Did I mention that time is a finite commodity to me?

Because of this, I love deadlines. Now, those of you with any knowledge of what it is like to teach might be thinking: “Hang on, teaching is a continuous action. Teachers are always grading, planning, prepping, grading some more, prepping some more, tweaking the lesson plans, grading EVEN MORE, imagining exciting projects, etc…Teachers. Are. Never. Done.”

You . Are. Not. Wrong. So, in order to not go screaming off the deep-end in this wasteland of non-closure, I delight in my own little deadlines: turning in lesson plans before the weekend, entering a massive stack of grades into my grade book, finishing comments on all of my little (or not so little) ones’ essays. Basically, I become the single-minded speed demon of grading.

My pathological obsession with closure (which sabotaged all my professors’ faith in my proof-reading skills, and caused me to turn in more than a few sub-par papers just for the joy of turning in something) means that, so far, I am not behind in grading.

So because, in addition to being closure-fiends, ENFJs (and the other iNtuitive Feelers) are pattern obsessed: I will now make the argument that my particular isolated experience of vocation is part of a pattern in God’s creation.

My current theory on vocation, which may easily be replaced tomorrow when I encounter the massive stack of in-class-essays that I have to grade, is as follows:

Vocation is where our greatest love meets the world’s need. However, that is not enough. God is not satisfied with just using our strengths for the good of the world. He does not just embrace and transfigure our most beautiful and perfect qualities – the ones that we want  to share (or if you are as performer-y as I am, show-off).

Please ignore the sins and flaws behind the curtain!

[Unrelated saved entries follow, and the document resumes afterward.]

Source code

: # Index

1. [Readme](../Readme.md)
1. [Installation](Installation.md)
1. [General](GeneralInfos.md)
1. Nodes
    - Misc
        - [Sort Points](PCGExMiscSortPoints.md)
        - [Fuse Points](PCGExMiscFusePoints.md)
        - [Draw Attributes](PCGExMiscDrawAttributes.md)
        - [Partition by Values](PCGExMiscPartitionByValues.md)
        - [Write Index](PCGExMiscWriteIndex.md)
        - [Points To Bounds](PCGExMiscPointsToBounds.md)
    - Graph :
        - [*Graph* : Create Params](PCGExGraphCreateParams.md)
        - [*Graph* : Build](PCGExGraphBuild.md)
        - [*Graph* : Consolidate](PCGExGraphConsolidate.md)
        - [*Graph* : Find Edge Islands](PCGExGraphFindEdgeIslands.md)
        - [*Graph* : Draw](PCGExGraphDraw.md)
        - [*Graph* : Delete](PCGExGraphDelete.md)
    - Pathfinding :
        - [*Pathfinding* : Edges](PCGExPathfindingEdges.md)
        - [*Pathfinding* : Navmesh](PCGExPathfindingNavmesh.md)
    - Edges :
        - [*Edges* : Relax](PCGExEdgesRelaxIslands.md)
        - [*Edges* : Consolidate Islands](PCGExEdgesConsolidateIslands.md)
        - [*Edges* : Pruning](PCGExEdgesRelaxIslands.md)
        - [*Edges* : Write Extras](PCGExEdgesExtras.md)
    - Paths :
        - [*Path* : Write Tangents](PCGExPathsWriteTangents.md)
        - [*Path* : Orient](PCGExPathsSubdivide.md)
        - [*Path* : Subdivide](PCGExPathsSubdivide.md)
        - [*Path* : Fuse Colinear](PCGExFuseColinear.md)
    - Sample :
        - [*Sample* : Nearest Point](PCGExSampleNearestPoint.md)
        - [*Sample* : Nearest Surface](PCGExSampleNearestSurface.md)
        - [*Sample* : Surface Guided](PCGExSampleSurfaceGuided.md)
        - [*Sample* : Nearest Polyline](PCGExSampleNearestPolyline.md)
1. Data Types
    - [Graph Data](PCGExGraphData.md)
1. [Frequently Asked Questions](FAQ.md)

No. He sees, embraces, transfigures, and uses the embarrassing bad habits, the weaknesses, the weird ticks, the irrational dislikes, and especially the sufferings that plague our short little lives. He allows our weaknesses to fill the world’s need. And because we know them to be weaknesses, when they are suddenly useful and good, it is much harder to say, “Oh yeah! That victory right there? That was all me.”   

Not so much.

After a few minutes of “…What? … How did that just… What?”,  occasionally we can move into “Someone was protecting me,  standing with me, and using me to the betterment of the world, though I knew nothing of it.”

I could list off a fair number of holy people to prove this point…

However, I have yet another annoying habit: I relate everything to movies! So, remember the movie Signs? (I flipping love that movie.) You know how the little girl, Bo, refuses to drink a full glass of water and says that everything is “contaminated”?

As I watched that movie the first time, even the large part of my that loves small children couldn’t help thinking, “THANK GOD I DO NOT HAVE TO BABYSIT THAT OBNOXIOUS BUT ADORABLE CHILD!”

Then, at the end (SPOILERS!), the millions of water glasses all over the house are what saves her family and the world from the creepy alien things!!!

It’s like that. Vocations are exactly like the obnoxious contaminated-water-child saving the world from aliens.

So, for those young (by which I mean probably less than a year younger than me) people who are wondering about your vocation, or what you should do when you “grow-up”: By all means, find something you love that also serves the world, but also watch for the moments when that service comes through your weaknesses. Those moments are Signs (see what I did there?) that you are not standing alone and that you are where you are meant to be. To quote a more reputable source than M.Night. Shyamalan: “That is why, for Christ’s sake, I delight in weaknesses, in insults, in hardships, in persecutions, in difficulties. For when I am weak, then I am strong.” (2 Cor 12:10).